No, James Sheppard didn’t actually jump and turn 180 degrees in the face-off circle in order to win a draw, but he might as well have. More on that in a moment, but first a bit of a background on No. 15 in teal. Many believe the Minnesota Wild rushed him into the NHL right out of junior which stunted his development. In the 2010 offseason, an ATV accident caused him to miss multiple seasons with an injured knee. During the 2011 offseason Sheppard was traded to the Sharks for a third round pick. He made his Sharks debut over a year later during the 2012-13 season, playing in just 32 of the 48 games. Last season though the 26-year-old center established himself as an effective bottom six player.
45 —-> 55
Sheppard really started developing his game a year ago as a fourth line winger with four strong games heading into the Olympic break. Furthermore, points in five straight games from Feb. 5 through March 4, really jump started his season. He would get bumped into the third line center position where he started racking up points in bunches. Sheppard finished the month of March with 11 points in 15 games.
Despite the offensive success, there were a couple of concerns with Sheppard at the center position. First and foremost was that he did seem to spend quite a bit of time in his own zone despite the offensive success.
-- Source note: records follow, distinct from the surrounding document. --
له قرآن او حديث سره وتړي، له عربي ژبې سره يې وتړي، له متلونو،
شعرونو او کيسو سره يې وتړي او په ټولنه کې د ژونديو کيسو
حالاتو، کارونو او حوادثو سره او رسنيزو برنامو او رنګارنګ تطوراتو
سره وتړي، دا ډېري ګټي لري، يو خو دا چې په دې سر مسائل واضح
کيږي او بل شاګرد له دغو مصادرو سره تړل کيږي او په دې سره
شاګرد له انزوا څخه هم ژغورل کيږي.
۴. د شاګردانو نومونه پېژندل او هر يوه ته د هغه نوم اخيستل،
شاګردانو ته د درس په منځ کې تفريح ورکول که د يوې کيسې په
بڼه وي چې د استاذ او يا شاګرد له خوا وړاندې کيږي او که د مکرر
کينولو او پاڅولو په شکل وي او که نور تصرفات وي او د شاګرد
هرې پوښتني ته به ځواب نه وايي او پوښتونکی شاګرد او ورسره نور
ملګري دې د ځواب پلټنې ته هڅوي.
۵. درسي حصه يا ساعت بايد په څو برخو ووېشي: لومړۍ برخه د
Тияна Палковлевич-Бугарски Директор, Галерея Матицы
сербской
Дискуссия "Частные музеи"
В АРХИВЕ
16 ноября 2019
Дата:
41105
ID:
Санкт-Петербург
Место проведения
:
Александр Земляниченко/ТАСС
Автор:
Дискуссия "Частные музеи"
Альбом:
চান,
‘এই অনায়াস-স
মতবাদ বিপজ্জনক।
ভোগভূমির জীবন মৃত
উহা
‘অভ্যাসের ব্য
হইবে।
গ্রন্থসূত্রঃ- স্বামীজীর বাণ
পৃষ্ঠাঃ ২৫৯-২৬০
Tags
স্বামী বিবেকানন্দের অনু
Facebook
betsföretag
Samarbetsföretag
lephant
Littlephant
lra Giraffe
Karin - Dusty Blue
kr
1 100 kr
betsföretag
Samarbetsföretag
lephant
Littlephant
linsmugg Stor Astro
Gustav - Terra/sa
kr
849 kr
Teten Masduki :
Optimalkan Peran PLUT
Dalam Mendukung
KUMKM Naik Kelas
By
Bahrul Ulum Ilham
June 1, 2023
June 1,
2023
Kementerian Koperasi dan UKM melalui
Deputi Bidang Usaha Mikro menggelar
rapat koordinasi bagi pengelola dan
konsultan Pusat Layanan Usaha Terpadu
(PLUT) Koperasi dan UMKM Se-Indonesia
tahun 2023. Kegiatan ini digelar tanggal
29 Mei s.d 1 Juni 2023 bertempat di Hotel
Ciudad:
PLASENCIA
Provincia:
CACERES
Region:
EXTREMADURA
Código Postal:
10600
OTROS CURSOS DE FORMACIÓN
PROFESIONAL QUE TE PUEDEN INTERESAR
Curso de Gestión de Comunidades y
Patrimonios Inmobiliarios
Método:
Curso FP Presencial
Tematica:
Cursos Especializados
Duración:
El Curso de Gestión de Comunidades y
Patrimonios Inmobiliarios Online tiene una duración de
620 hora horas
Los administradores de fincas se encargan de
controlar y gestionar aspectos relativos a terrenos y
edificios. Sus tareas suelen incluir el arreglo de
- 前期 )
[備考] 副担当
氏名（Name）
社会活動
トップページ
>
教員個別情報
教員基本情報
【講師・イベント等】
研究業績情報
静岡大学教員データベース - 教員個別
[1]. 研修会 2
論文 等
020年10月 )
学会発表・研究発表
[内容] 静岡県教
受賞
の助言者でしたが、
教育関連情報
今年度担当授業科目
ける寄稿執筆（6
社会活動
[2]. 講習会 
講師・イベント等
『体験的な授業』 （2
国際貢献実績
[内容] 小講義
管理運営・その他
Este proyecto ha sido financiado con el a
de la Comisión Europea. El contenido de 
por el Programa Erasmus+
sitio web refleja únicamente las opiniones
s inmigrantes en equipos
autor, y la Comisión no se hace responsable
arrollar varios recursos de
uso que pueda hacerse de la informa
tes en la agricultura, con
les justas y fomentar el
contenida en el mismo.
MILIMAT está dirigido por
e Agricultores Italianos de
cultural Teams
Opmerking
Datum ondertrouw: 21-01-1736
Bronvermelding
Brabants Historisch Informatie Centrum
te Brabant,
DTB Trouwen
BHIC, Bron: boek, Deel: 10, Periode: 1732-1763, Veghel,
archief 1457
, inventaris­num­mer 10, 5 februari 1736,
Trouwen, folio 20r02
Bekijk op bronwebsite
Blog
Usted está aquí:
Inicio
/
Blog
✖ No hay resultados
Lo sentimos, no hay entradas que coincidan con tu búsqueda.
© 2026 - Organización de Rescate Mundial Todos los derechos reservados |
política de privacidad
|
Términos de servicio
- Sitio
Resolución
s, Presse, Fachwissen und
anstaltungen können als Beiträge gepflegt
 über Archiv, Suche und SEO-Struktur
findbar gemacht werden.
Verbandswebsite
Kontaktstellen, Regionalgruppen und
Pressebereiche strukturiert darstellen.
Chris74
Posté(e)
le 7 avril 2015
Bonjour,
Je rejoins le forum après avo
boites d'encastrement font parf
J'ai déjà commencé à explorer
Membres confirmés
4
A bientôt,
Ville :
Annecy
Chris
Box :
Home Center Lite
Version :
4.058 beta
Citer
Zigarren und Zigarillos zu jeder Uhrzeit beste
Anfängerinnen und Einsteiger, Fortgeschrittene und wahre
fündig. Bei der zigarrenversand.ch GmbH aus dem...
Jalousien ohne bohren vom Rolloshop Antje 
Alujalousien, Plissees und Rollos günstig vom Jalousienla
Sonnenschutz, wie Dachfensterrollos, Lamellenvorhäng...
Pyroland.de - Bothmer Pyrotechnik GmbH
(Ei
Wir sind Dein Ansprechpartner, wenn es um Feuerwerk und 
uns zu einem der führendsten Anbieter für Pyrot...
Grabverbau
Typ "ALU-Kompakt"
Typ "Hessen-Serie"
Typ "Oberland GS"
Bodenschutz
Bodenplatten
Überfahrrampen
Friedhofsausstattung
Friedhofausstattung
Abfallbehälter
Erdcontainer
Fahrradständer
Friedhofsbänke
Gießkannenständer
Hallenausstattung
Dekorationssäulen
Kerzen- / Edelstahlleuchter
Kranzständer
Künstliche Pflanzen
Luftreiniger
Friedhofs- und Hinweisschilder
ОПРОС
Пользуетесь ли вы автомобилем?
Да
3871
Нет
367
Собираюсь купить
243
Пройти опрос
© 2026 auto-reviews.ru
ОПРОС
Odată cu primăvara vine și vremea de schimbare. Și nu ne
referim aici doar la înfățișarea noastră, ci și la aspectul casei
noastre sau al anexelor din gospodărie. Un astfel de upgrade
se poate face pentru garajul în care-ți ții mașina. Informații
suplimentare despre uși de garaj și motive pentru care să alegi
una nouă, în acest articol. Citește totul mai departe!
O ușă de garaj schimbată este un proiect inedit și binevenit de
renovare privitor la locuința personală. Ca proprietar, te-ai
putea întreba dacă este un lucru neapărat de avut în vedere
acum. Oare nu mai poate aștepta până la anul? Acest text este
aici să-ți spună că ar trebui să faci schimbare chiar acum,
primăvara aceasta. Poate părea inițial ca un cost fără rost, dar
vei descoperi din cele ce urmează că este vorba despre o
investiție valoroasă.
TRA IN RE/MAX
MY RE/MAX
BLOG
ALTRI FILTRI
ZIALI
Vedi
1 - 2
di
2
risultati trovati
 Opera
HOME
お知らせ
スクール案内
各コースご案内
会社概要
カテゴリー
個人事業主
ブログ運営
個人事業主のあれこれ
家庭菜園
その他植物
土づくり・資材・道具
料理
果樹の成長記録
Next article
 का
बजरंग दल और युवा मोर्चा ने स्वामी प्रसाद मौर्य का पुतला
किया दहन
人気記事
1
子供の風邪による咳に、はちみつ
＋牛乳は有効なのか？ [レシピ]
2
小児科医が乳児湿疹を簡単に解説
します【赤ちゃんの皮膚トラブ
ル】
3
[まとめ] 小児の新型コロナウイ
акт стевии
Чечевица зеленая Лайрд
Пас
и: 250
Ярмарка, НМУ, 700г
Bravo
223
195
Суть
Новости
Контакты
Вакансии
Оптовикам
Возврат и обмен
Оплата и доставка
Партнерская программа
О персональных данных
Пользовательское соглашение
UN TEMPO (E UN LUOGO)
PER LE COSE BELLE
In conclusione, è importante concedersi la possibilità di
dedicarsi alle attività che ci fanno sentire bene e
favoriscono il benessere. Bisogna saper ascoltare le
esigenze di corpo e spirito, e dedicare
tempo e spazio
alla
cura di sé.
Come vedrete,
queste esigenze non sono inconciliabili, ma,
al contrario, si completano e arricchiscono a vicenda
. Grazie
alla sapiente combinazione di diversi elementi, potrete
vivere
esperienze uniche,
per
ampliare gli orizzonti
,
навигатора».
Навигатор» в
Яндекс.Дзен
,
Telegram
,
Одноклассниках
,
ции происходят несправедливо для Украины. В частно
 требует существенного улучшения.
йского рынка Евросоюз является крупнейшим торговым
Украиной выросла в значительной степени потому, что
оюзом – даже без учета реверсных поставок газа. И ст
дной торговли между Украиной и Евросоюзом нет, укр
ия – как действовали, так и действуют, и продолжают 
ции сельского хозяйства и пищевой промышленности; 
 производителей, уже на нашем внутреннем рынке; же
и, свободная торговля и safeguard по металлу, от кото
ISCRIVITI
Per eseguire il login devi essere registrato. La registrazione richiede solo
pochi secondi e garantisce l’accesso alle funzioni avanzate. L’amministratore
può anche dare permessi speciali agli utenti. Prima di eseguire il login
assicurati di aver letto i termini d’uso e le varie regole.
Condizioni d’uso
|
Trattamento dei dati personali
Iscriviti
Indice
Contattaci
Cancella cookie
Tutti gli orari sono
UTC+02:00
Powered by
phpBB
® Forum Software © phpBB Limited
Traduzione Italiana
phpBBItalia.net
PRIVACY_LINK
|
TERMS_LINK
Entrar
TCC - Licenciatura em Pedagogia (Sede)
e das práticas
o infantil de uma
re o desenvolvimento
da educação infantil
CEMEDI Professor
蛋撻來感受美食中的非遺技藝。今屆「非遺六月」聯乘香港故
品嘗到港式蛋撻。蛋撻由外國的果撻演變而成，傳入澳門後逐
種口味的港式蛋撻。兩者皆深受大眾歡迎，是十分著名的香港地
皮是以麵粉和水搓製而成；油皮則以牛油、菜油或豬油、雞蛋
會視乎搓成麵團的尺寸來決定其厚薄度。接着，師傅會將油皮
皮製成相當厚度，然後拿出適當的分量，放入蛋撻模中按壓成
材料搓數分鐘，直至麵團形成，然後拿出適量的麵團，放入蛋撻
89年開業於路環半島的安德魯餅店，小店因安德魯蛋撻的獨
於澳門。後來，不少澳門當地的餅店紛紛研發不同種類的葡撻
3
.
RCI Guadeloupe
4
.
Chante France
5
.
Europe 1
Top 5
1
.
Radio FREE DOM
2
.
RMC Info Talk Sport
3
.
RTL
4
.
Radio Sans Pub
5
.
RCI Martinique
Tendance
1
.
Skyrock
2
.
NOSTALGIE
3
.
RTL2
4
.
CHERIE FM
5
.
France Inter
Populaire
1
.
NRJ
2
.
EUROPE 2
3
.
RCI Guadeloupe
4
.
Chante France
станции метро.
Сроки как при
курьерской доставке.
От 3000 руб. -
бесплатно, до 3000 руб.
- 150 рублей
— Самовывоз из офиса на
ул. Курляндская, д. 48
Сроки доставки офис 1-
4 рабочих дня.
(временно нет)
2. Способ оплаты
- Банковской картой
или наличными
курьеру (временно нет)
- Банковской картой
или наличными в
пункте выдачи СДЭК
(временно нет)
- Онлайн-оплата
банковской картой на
Part of the reasoning for that was his abysmal face-off percentage at just 45%. For the season, his corsi-for percentage was a respectable 52.8% but this year that is up to 55.9%. Speaking of 55%, amazingly, and I do mean AMAZINGLY, that was his current face-off percentage going into the last game against Boston.
— Ben Guerrero (@brguerrero) December 3, 2014
Now perhaps followers of other teams have seen players make similar jumps, but a centerman improving his face-off percentage by 10% in a single offseason is something I’ve never heard of before. For his career, Sheppard is still just at 43.4%, but this year, his now 54% success rate (had a tough night in the circle against the Bruins) is still right up there with elite face-off teammates Joe Thornton and Joe Pavelski (55.9 and 55.7 respectively). Going from a poor percentage to a fantastic percentage is something we simply don’t see very often, yet Sheppard has found a way to do it.
Much Needed Depth
While some will say face-offs are overrated in terms of possession analytics, starting with the puck is still advantageous no matter how small of a difference. We have all season games where goals are scored late in the third period to tie the game shortly after an offensive zone face-of win by the trailing team. Little things do add up over time, face-offs are just one of them.
Thus far on the season, Sheppard has picked up eight points in 21 games, which would be about a 30 point 82 game game pace. That is solid production from a third line center. The key though is being able to rely on him in all three zones. Now there is still little doubt that Joe Pavelski centering the third line would make the Sharks deeper and a harder team to play against but Sheppard is certainly growing his game. If he can continue to improve, and his line with Tyler Kennedy and Matt Nieto keeps playing well, perhaps the Sharks (gasp) could have three legitimate scoring lines with Pavelski remaining in the top-six. That play of the current third line is by far the biggest positive of San Jose’s current three game win streak as they haven’t had much depth during their early season struggles.